Run Gluten Clickhouse CI on x86

github-actions[bot] commented 2 weeks ago

Run Gluten Clickhouse CI on x86

github-actions[bot] commented 2 weeks ago

Run Gluten Clickhouse CI on x86

taiyang-li commented 2 weeks ago

@PHILO-HE I found vanilla spark nested column pruning doesn't work for Project(Filter(Generate)) (refer to https://github.com/apache/incubator-gluten/pull/7869#issuecomment-2464408071). So I added a rule in CH to improve it. I'm curious if Velox needs it?

github-actions[bot] commented 2 weeks ago

Run Gluten Clickhouse CI on x86

github-actions[bot] commented 2 weeks ago

Run Gluten Clickhouse CI on x86

github-actions[bot] commented 2 weeks ago

Run Gluten Clickhouse CI on x86

PHILO-HE commented 2 weeks ago

@taiyang-li, thanks so much for letting me know your this work! I think it should be applicable to Velox backend. Maybe, you can firstly get this pr merged, then try to move the proposed code to common module in another pr to see whether there is any issue reported for velox backend.

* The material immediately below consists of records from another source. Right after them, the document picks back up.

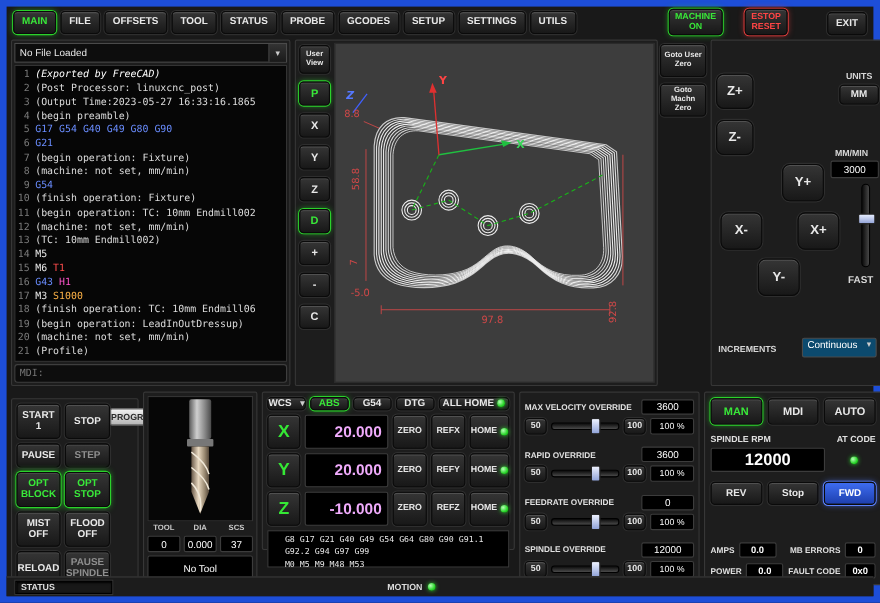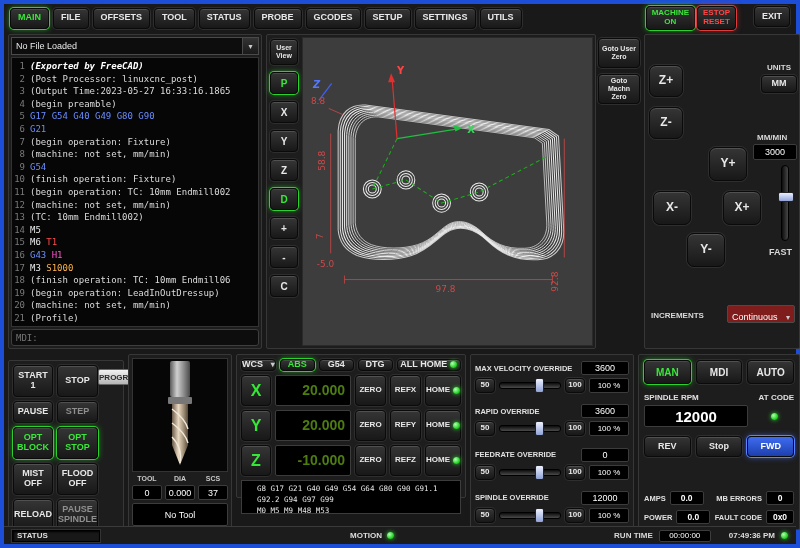--- a/index.html
+++ b/index.html
@@ -4,7 +4,7 @@
 <style>
 *{box-sizing:border-box;margin:0;padding:0}
 html,body{width:800px;height:548px;background:#0e0e0e;font-family:"Liberation Sans",sans-serif;overflow:hidden}
-.app{position:absolute;width:800px;height:548px;background:#191919;border:4px solid #1d4ed8}
+.app{position:absolute;width:800px;height:548px;background:#191919;border:6px solid #1d4ed8}
 .panel{position:absolute;background:#1d1d1d;border:1px solid #373737;border-radius:2px}
 .btn{display:flex;align-items:center;justify-content:center;background:linear-gradient(#353535,#181818);border:1px solid #0a0a0a;box-shadow:inset 0 1px 0 rgba(255,255,255,.14),0 0 0 1px #2e2e2e;border-radius:4px;color:#e8e8e8;font-weight:bold;text-align:center;line-height:1.1;cursor:default}
 .green-act{color:#39e839 !important;box-shadow:inset 0 1px 0 rgba(255,255,255,.1),0 0 0 1px #2bd22b,0 0 6px rgba(43,210,43,.7)}

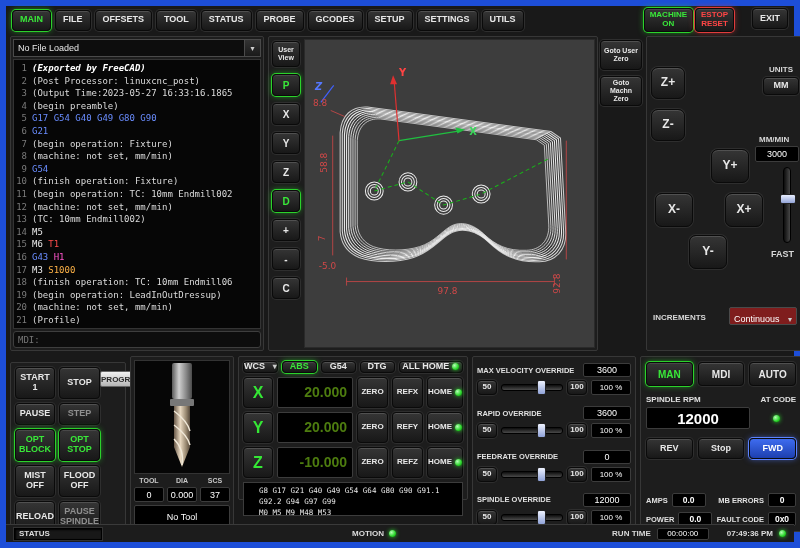--- a/index.html
+++ b/index.html
@@ -19,7 +19,7 @@
 .tabs{display:flex;gap:4px}
 .tbtn{height:21px;padding:0 7px;font-size:9px}
 .tbtn.two{flex-direction:column;font-size:8px;padding:0 5px;height:24px}
-.top-right{margin-left:auto;display:flex;gap:2px;align-items:flex-start}
+.top-right{margin-left:auto;display:flex;gap:20px;align-items:flex-end}
 .exit-gap{margin-left:16px}
 
 .gcode-panel{left:4px;top:30px;width:254px;height:315px;display:flex;flex-direction:column;padding:2px;gap:2px}

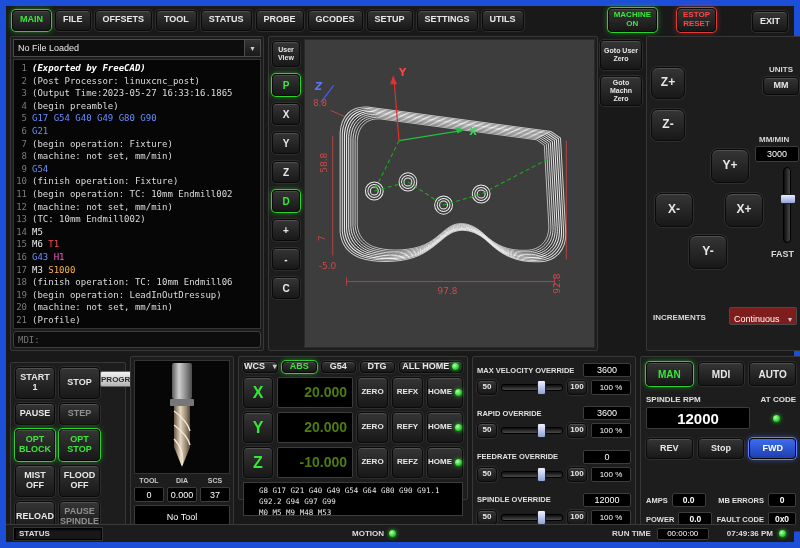--- a/index.html
+++ b/index.html
@@ -29,7 +29,7 @@
 .code-line{display:flex;line-height:12.6px;white-space:pre}
 .ln{width:18px;text-align:right;color:#7a7a7a;padding-right:5px;flex:none}
 .seg-cm{color:#dcdcdc}.seg-g{color:#6a8dff}.seg-m{color:#eaeaea}.seg-t{color:#ff4d4d}.seg-h{color:#ff55cc}.seg-s{color:#ffb347}
-.seg-hl{color:#fff;font-weight:bold;font-style:italic}
+.seg-hl{color:#fff;font-weight:normal;font-style:italic}
 .mdi-input{height:17px;background:#0d0d0d;border:1px solid #3e3e3e;border-radius:3px;color:#ddd;font-family:"DejaVu Sans Mono",monospace;font-size:9px;padding:0 4px;outline:none}
 
 .preview-wrap{left:262px;top:30px;width:330px;height:315px;padding:2px;display:flex;gap:3px}

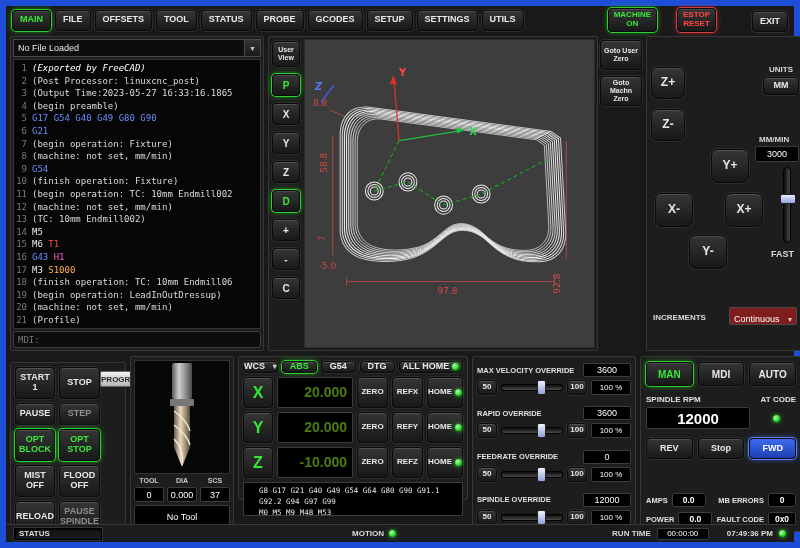--- a/index.html
+++ b/index.html
@@ -45,7 +45,7 @@
 .jog-btn{position:absolute;font-size:12px;border-radius:7px}
 .vslider{position:absolute;left:136px;top:130px;width:8px;height:76px;background:linear-gradient(90deg,#0c0c0c,#474747);border:1px solid #000;border-radius:4px}
 .vhandle{position:absolute;left:-4px;top:26px;width:16px;height:10px;background:linear-gradient(#e8eeff,#93a4d8);border:1px solid #222;border-radius:2px}
-.dropdown{display:flex;align-items:flex-end;background:#7f1d1d;border:1px solid #4a4a4a;color:#fff;font-size:9px;padding:0 4px;border-radius:2px}
+.dropdown{display:flex;align-items:flex-start;background:#0c4a6e;border:1px solid #4a4a4a;color:#fff;font-size:9px;padding:0 4px;border-radius:2px}
 .dd-caret{margin-left:auto;font-size:8px;color:#ccc}
 
 .cycle-panel{left:4px;top:356px;width:116px;height:176px;padding:4px;display:flex;flex-direction:row}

BTW, I note you introduced one dedicated config for the proposed optimization rule. Maybe, it's better to have a generic config in Gluten to allow excluding any optimization rule, like Spark's spark.sql.optimizer.excludedRules. If it makes sense to you, it's ok to do this small improvement in a separate pr. Thanks!

taiyang-li commented 2 weeks ago

@PHILO-HE I'm really glad that Velox could also use it! I'll open another pr after this one is merged.